■ **Written task**:
An exact restatement of the data below, with the pictures removed, is the required answer.

(Page-level text extractions)
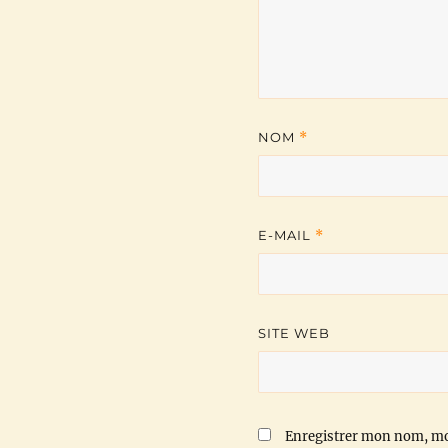
NOM
*
E-MAIL
*
SITE WEB
Enregistrer mon nom, mo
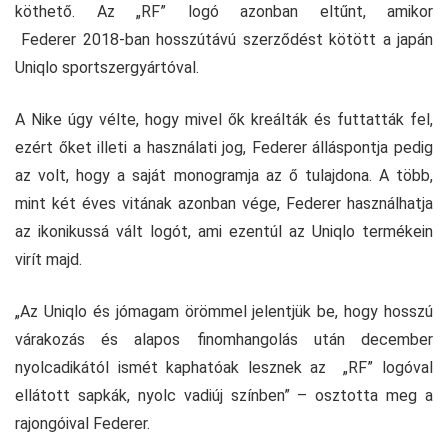
köthető. Az „RF” logó azonban eltűnt, amikor
Federer 2018-ban hosszútávú szerződést kötött a japán
Uniqlo sportszergyártóval.
A Nike úgy vélte, hogy mivel ők kreálták és futtatták fel,
ezért őket illeti a használati jog, Federer álláspontja pedig
az volt, hogy a saját monogramja az ő tulajdona. A több,
mint két éves vitának azonban vége, Federer használhatja
az ikonikussá vált logót, ami ezentúl az Uniqlo termékein
virít majd.
„Az Uniqlo és jómagam örömmel jelentjük be, hogy hosszú
várakozás és alapos finomhangolás után december
nyolcadikától ismét kaphatóak lesznek az „RF” logóval
ellátott sapkák, nyolc vadiúj színben” – osztotta meg a
rajongóival Federer.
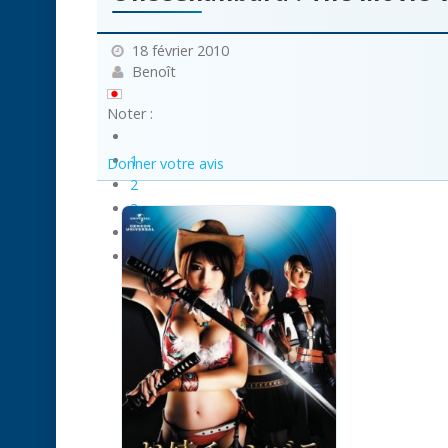
18 février 2010
Benoît
Noter :
1
Donner votre avis
2
3
4
5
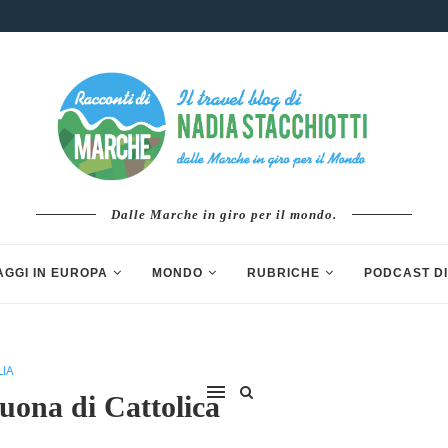
Dalle Marche in giro per il mondo.
AGGI IN EUROPA
MONDO
RUBRICHE
PODCAST DI
LIA
uona di Cattolica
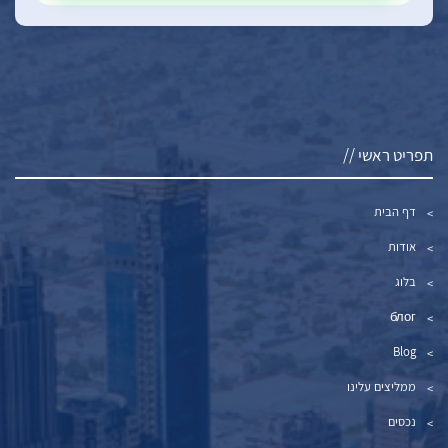
תפריט ראשי //
דף הבית
אודות
בלוג
блог
Blog
ממליצים עלינו
נכסים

■ **Task solution**:
NOM
*
E-MAIL
*
SITE WEB
Enregistrer mon nom, mo
köthető. Az „RF” logó azonban eltűnt, amikor
Federer 2018-ban hosszútávú szerződést kötött a japán
Uniqlo sportszergyártóval.
A Nike úgy vélte, hogy mivel ők kreálták és futtatták fel,
ezért őket illeti a használati jog, Federer álláspontja pedig
az volt, hogy a saját monogramja az ő tulajdona. A több,
mint két éves vitának azonban vége, Federer használhatja
az ikonikussá vált logót, ami ezentúl az Uniqlo termékein
virít majd.
„Az Uniqlo és jómagam örömmel jelentjük be, hogy hosszú
várakozás és alapos finomhangolás után december
nyolcadikától ismét kaphatóak lesznek az „RF” logóval
ellátott sapkák, nyolc vadiúj színben” – osztotta meg a
rajongóival Federer.
18 février 2010
Benoît
Noter :
1
Donner votre avis
2
3
4
5
Dalle Marche in giro per il mondo.
AGGI IN EUROPA
MONDO
RUBRICHE
PODCAST DI
LIA
uona di Cattolica
תפריט ראשי //
דף הבית
אודות
בלוג
блог
Blog
ממליצים עלינו
נכסים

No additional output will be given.